I called her because I’m frustrated, confused and tired. I can’t make sense out of hundreds of my handwritten and typed pages, and my mind swirls with enough words for a thousand sheets more.
However, more important, I can’t find my focus, voice, purpose in organizing and writing a book about the Holocaust and War Victims Tracing Center of the American Red Cross. It’s too emotional, I explain. I cannot write objectively about the Holocaust and its shocking history, the Red Cross program and all the individuals I have encountered. I confess that I have been changed by this process, and I continue to evolve. I believe that I am a better person because of this, and that’s why I’m writing this book.
After she challenges me to look deeper within myself for the answers, I cannot fend off the tears, which had been building within me for months as I have agonized over this project.
She pats my hand.
“I can go out and buy any book I want or need about the Holocaust. There’s a ton of them out there. How is your book different?”
No one had asked me that. Even I had not stopped long enough to pose that question. Before I can scribble or type one more word, I have to know and be confident of the answer or give it all up now.
I explain that it’s more than the Tracing Center or the Holocaust.
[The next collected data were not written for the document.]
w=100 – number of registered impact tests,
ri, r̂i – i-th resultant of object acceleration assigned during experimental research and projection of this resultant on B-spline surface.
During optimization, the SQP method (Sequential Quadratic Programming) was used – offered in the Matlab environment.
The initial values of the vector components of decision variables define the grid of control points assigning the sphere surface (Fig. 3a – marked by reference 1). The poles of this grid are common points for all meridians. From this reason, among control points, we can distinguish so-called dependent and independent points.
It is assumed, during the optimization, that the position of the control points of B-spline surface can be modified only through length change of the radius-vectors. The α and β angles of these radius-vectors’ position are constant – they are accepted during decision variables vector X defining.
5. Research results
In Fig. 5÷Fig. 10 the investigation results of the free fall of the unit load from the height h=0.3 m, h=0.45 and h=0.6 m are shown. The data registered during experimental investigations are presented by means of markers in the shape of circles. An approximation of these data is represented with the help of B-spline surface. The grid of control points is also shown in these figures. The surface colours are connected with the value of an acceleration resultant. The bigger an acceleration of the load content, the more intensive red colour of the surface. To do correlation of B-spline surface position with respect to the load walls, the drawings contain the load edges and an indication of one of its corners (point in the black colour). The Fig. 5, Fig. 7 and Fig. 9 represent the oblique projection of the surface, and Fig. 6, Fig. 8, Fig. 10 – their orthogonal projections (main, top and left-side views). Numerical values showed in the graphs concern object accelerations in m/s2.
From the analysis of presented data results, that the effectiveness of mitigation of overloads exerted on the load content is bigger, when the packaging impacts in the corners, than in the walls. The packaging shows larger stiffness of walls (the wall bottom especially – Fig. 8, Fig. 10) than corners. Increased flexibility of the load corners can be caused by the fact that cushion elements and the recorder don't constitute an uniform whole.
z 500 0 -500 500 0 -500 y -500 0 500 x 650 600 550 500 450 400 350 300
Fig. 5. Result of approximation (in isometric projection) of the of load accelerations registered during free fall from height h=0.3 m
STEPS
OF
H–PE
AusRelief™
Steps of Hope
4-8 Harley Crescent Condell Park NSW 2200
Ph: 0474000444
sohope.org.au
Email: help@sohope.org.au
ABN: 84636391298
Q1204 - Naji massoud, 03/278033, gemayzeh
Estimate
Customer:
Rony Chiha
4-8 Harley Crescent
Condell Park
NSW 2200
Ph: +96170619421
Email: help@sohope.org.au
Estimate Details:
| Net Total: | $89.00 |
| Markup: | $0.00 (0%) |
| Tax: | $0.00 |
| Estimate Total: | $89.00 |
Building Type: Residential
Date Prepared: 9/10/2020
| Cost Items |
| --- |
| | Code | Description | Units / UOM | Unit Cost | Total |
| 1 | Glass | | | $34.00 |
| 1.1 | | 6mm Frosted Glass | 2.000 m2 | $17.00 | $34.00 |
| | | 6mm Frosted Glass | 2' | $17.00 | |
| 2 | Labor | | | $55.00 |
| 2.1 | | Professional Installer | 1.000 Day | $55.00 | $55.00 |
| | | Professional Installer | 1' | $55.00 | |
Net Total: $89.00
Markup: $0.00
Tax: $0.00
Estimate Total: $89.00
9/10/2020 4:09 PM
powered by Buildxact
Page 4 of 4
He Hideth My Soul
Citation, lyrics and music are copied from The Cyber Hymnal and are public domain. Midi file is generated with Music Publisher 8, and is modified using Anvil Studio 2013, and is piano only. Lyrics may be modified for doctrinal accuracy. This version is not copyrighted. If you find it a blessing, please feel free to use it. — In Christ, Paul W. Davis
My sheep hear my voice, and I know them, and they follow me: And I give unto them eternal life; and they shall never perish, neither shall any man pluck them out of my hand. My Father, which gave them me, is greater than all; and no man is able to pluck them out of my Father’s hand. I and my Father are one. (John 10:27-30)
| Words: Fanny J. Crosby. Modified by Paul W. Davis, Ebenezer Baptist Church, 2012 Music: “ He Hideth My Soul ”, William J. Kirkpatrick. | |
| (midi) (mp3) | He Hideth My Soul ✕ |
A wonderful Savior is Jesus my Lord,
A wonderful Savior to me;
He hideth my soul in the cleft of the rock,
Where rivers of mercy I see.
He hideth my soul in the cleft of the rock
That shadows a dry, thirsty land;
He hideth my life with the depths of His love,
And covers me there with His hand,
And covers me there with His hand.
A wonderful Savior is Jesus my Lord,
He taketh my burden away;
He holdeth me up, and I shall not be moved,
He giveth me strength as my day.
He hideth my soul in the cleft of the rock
It’s about the journey of so many lives, including my own, and the wobbly fence between humanity and inhumanity in this world.
She smiles.
“Then you must write it in first person … your experience …”
And I have.
It’s not always easy to accept new challenges that will potentially enhance our lives and to ignore those that do not carry us further along on this journey …
But I had to, and, more important, I wanted to.